- PASSAGE FOR REVIEW
Start of Block

Your Worst

scheherazade_79 said:
Time to take off your halos and get onto the confession stand. :devil:

What's the worst thing you've done in each of the following areas of your life? By 'worst' I'm talking about the uncool little things that you'd feel ashamed to own up to.

Sex Never saw the small penis again - just did not call him and I feel bad that I never called him again.

Cooking I am too good a chef and never make mistakes.

Work An excuse I used for being late once was that I was having sex. How does an employer respond? They do not- lol - and I never got fired for using it.

Friendship Pseudo-sex with friends boyfriend, not proud of it. Feel awful to this day.

Stoned / Drunken Antics I am mostly fun and can't recall - a good sign.

School Exams Aced them without study.

Rude Behaviour to Random Strangers People in grocery lines who don't get me kicking their baskets out of my way when they are still shopping. Fools!

Blonde Moments Me? LOL

Unlawful Activity I may have been bad, but never unlawful - knowingly.

So now I'm sitting back and wondering if you will respond? :D
 
Sex
Well, aside from the obvious daydreaming about women while fucking my husband, there is the fact that although I am usually quiet when turned on I learned to talk really kinky to get my husband off faster so that sex would get over faster. Men just didn't do it for me.

Cooking
I am a really good cook, but when I get nervous, things tend to become a little more cooked than they should. So the first time I cook someone a meal they are usually un impressed

Work
I take toilet breaks so I can text my roommates.

End of Block

- DATASET
Start of Block

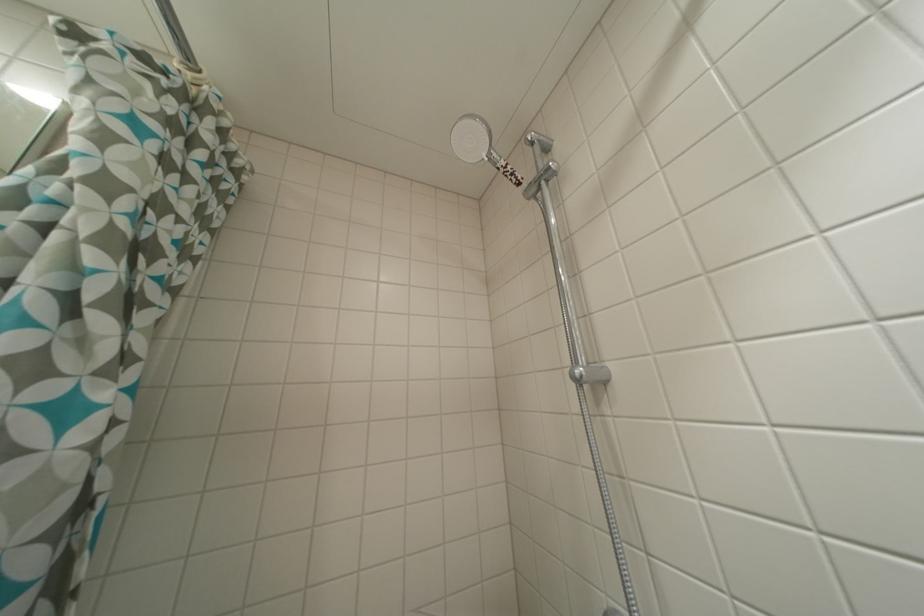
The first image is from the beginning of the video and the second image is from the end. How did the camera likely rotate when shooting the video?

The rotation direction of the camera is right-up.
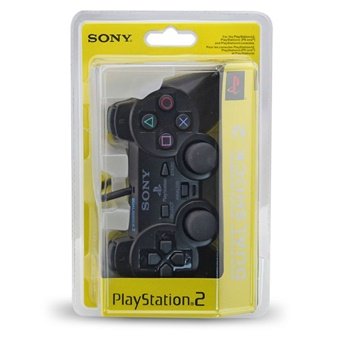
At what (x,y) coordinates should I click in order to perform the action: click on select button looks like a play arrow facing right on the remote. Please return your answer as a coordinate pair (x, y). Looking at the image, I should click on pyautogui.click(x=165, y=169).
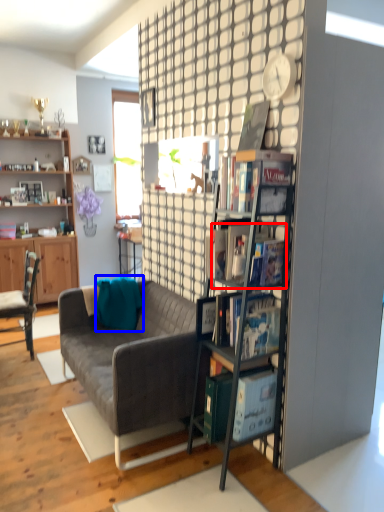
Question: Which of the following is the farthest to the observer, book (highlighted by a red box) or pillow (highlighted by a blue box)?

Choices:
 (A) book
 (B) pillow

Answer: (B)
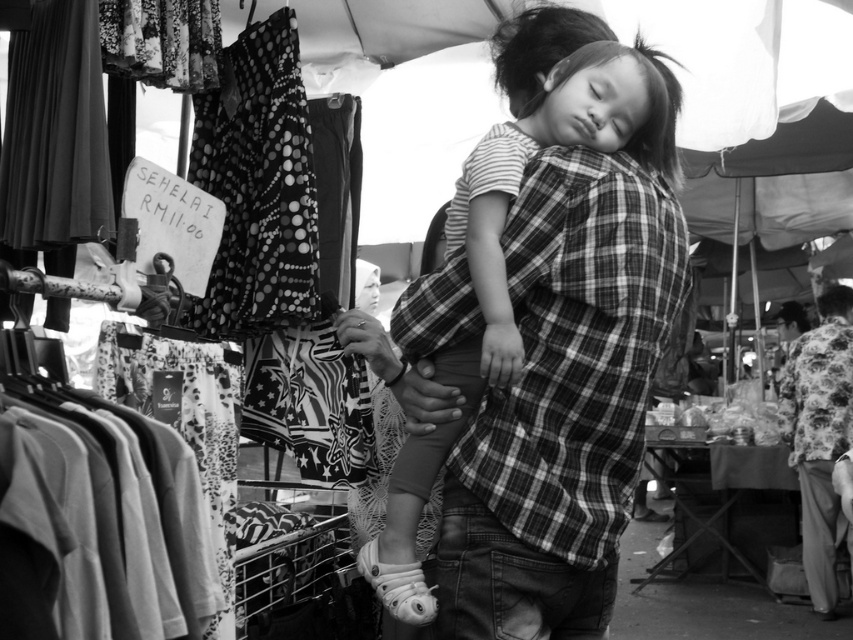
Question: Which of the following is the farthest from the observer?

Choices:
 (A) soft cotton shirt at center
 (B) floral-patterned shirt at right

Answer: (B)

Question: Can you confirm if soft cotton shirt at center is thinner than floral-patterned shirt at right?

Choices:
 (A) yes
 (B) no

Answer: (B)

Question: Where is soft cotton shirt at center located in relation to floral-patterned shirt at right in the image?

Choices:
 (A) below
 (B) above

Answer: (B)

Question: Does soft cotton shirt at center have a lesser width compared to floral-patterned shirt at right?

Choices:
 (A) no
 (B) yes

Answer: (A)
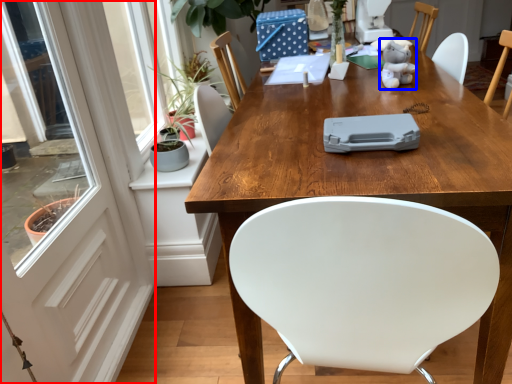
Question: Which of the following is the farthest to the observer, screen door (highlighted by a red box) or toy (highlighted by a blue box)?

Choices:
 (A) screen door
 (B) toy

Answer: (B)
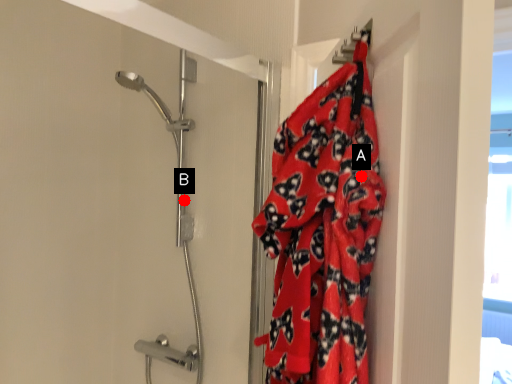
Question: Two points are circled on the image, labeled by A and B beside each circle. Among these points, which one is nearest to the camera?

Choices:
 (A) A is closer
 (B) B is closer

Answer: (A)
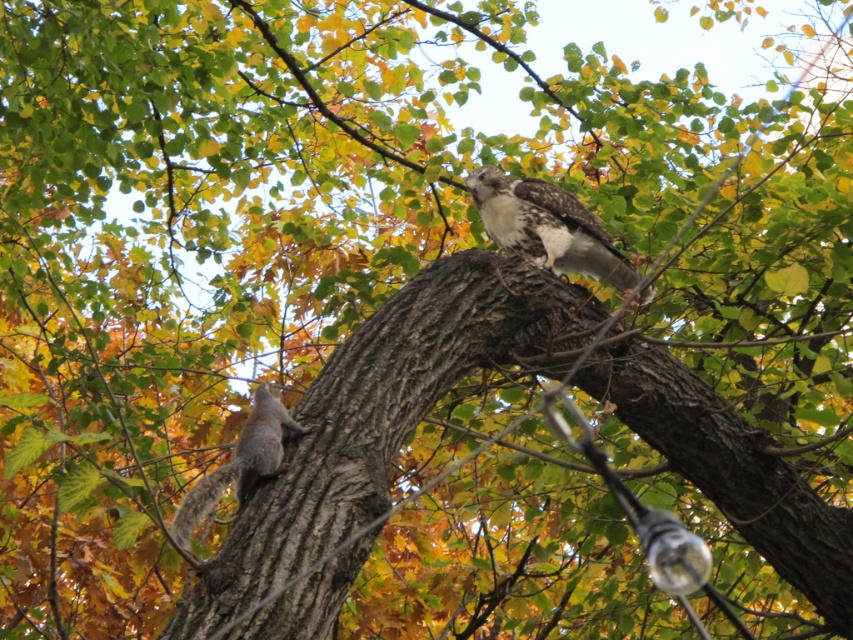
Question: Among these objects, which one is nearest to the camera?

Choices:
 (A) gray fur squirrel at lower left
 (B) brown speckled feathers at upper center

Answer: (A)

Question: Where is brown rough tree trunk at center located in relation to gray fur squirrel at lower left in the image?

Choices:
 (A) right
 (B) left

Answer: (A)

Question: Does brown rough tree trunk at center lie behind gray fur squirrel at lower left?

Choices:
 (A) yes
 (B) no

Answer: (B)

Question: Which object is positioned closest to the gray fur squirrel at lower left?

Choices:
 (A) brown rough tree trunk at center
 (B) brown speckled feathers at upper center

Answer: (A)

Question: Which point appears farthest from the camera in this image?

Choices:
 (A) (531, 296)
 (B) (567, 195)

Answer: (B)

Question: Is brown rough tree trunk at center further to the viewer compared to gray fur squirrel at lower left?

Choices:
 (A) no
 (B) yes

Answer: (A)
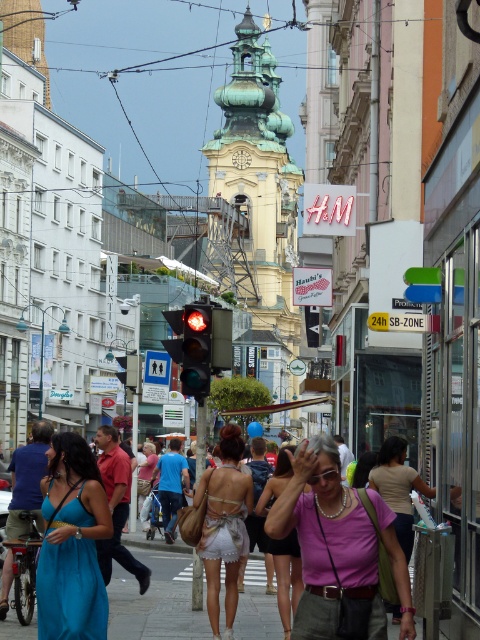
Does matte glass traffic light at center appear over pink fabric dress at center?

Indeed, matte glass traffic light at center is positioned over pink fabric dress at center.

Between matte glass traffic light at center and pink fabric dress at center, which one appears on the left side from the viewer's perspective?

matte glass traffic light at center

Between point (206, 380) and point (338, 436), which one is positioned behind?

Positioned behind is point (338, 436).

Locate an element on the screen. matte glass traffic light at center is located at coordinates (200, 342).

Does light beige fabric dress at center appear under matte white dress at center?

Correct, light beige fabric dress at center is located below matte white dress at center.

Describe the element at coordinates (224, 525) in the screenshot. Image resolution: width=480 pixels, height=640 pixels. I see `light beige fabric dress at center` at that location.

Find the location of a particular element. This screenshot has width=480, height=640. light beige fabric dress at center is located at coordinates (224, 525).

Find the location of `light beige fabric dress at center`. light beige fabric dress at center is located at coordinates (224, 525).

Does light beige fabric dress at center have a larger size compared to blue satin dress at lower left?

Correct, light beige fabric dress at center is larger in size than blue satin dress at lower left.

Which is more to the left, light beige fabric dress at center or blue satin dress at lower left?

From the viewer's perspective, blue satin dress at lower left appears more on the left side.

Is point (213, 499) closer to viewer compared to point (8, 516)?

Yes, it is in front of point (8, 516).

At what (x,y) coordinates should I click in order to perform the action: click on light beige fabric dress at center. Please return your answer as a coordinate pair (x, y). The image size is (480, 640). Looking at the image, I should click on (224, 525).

End of Block
Start of Block

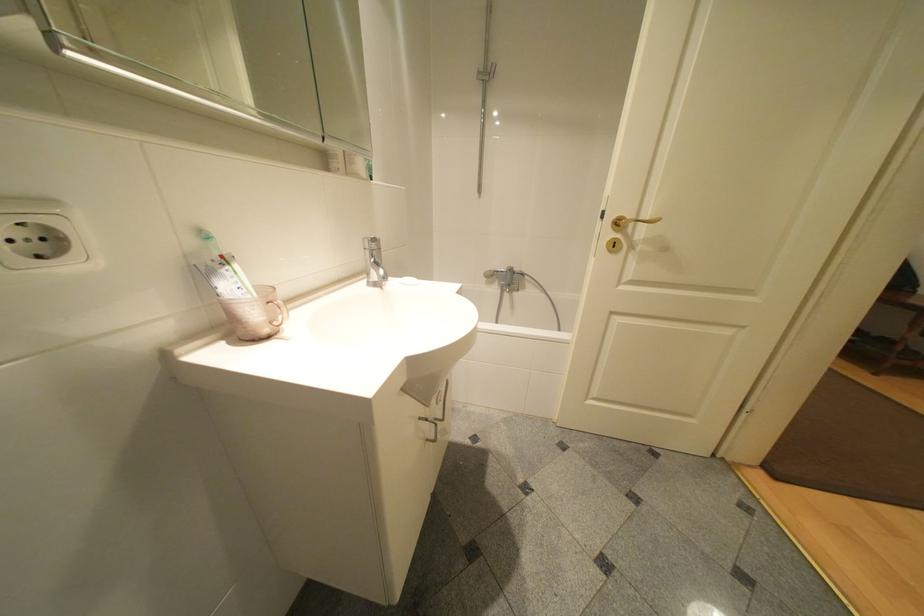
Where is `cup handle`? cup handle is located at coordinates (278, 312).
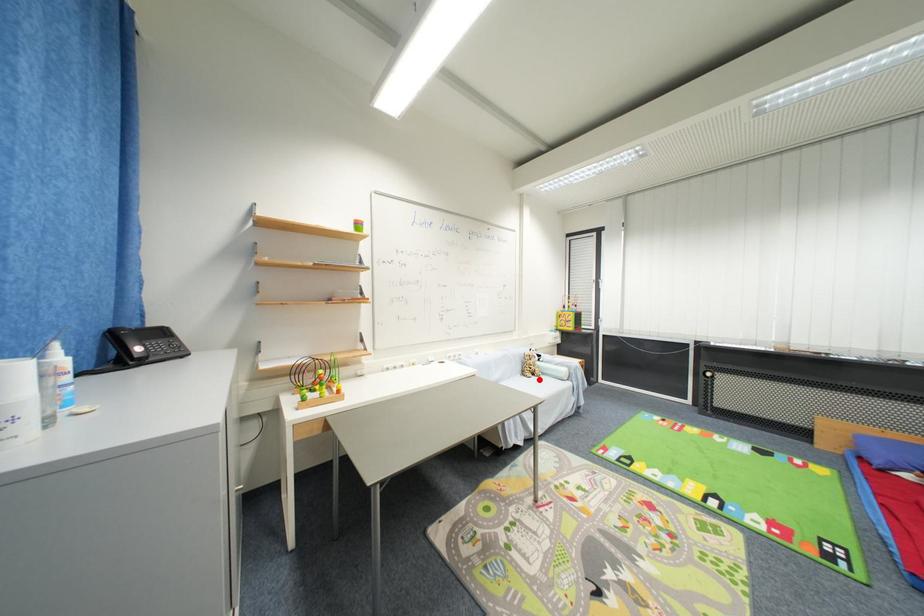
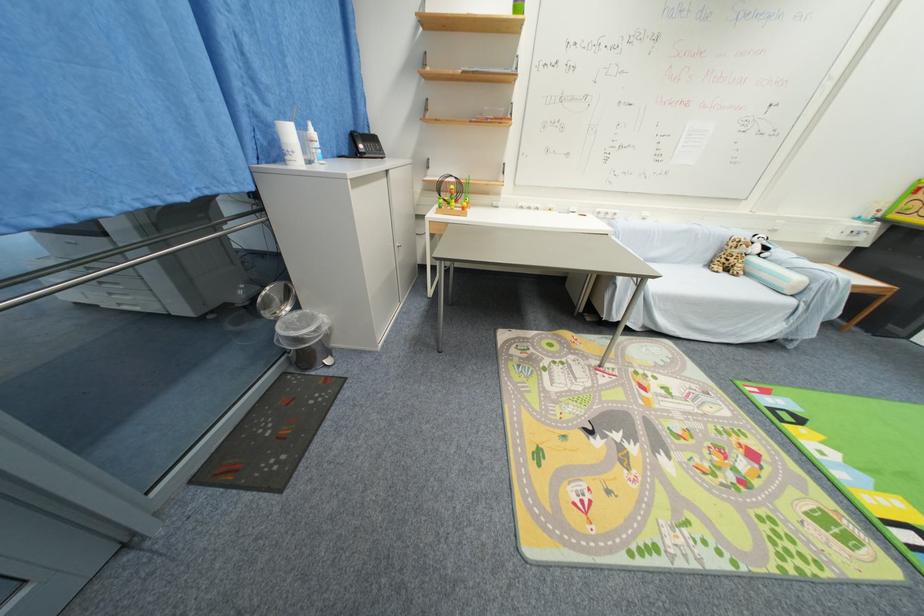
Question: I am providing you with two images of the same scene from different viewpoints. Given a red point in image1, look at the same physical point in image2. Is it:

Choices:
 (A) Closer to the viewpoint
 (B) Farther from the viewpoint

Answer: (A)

End of Block

- INSTRUCTIONS
[A] From the forum thread, set down word for word the passage from "Sex Never saw" up to and including "still shopping. Fools!".
[B] Answer these from the forum thread:
(i) What does the opening post say about school exams?
(ii) What does the opening post say is done to people in grocery lines?
(iii) According to the reply, why does its writer take toilet breaks at work?
[C] According to the reply in the forum thread, why are people usually unimpressed the first time its writer cooks them a meal? Answer in one to three sentences.

- RESPONSES TO THE TASKS
[A]
Sex Never saw the small penis again - just did not call him and I feel bad that I never called him again.

Cooking I am too good a chef and never make mistakes.

Work An excuse I used for being late once was that I was having sex. How does an employer respond? They do not- lol - and I never got fired for using it.

Friendship Pseudo-sex with friends boyfriend, not proud of it. Feel awful to this day.

Stoned / Drunken Antics I am mostly fun and can't recall - a good sign.

School Exams Aced them without study.

Rude Behaviour to Random Strangers People in grocery lines who don't get me kicking their baskets out of my way when they are still shopping. Fools!

[B]
(i) They were aced without study.
(ii) Their baskets get kicked out of the way while they are still shopping.
(iii) To text the writer's roommates.

[C] The writer is a good cook but gets nervous, and when that happens things end up more cooked than they should be. So the first meal cooked for someone usually leaves them unimpressed.